The People of LWON love to read. If we could orchestrate your holiday book binge, this is what it would look like:
JESSA
The Windup Girl, by Paolo Bacigalupi: This is hardly a buried treasure — it won the Hugo award — but it’s quite simply the best science fiction I’ve read in my adult life. Set in future Thailand, its characters brave the other side of whatever planetary crisis we’re about to put ourselves through. This novel is, emphatically, for adults (sexual violence is treated appropriately but figures prominently).
ERIK
Super Sad True Love Story, by Gary Shteyngart: A wonderful look at New York in an imagined near future where the country has taken its obsession with social media and youth to a logical (if extreme) conclusion.
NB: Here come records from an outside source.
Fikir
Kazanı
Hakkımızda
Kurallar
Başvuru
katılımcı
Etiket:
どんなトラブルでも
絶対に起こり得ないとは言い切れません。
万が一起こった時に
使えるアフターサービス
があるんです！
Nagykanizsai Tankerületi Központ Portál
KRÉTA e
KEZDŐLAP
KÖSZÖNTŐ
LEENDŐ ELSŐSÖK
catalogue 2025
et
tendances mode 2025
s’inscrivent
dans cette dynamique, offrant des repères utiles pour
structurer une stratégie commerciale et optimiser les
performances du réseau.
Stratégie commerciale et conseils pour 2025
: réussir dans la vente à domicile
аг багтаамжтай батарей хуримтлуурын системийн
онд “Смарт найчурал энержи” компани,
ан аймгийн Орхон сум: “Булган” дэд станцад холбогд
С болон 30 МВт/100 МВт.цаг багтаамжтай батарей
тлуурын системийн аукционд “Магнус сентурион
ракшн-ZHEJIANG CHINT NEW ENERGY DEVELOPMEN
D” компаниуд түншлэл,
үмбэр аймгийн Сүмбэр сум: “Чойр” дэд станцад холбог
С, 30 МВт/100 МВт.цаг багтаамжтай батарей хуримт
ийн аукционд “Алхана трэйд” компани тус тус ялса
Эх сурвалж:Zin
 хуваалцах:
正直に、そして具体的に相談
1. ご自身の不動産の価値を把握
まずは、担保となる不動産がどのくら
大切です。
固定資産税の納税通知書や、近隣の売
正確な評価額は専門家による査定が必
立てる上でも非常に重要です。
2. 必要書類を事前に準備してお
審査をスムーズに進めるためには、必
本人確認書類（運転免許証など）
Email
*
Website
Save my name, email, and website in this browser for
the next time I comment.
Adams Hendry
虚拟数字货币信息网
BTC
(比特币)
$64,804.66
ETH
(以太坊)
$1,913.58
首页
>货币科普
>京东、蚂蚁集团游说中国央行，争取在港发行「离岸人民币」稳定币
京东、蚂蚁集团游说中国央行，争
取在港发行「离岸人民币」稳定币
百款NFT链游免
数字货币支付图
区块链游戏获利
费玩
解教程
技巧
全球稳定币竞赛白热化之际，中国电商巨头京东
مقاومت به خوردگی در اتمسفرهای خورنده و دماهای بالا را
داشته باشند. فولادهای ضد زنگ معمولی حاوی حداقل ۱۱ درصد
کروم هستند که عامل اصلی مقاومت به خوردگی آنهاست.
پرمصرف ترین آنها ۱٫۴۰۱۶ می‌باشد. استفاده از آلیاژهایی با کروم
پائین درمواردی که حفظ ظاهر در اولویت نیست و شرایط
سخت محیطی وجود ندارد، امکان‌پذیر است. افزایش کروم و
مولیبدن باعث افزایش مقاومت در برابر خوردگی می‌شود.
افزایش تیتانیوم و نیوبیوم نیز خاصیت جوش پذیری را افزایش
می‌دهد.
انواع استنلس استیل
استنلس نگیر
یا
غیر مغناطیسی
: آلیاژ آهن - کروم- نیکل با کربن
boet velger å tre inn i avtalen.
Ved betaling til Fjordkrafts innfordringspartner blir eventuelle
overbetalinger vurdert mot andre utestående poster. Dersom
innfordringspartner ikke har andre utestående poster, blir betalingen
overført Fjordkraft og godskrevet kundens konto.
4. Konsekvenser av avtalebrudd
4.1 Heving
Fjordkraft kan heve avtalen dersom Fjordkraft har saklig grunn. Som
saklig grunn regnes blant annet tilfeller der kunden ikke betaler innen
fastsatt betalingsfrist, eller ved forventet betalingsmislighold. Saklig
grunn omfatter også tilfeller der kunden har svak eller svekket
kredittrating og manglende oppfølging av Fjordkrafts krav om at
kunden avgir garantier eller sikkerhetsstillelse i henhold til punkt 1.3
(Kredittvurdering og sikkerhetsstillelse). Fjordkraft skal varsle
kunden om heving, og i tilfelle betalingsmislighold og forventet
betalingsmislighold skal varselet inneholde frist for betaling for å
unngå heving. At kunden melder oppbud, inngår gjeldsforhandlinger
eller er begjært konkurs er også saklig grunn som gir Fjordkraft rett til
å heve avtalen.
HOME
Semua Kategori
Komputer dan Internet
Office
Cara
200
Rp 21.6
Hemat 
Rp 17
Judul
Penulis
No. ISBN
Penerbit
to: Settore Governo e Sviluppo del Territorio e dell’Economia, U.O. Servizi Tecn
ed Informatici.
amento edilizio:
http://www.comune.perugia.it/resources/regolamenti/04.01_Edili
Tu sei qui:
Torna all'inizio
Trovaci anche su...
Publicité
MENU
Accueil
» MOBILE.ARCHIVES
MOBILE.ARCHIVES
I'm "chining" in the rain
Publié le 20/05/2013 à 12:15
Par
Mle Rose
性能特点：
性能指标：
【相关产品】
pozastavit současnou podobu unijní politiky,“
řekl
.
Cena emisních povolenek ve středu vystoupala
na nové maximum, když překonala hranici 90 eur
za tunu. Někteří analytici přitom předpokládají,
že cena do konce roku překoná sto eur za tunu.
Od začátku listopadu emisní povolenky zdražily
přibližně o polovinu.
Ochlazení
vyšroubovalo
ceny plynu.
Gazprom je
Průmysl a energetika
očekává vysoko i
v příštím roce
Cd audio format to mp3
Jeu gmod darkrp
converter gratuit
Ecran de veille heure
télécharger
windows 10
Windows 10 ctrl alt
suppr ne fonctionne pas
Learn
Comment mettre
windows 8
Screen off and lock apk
It’s about a sort of pathetic schlub trying to negotiate the collapse of the United States into a brave new corporate world. Easy to read, hard not to think about for months afterward. It will also inject a new adjective in your life – “Oh my God, I love your friend, he is soooo media.”
CHRISTIE
The Empathy Exams by Leslie Jamison: “Empathy isn’t just something that happens to us — a meteor shower of synapses firing across the brain — it’s also a choice we make: to pay attention, to extend ourselves. It’s made of exertion…,” Jamison writes in the opening chapter of this mesmerizing book of essays. She tackles difficult issues ranging from abortion to assault on a deeply personal level. The essay about Morgellons should be required reading for every health journalist.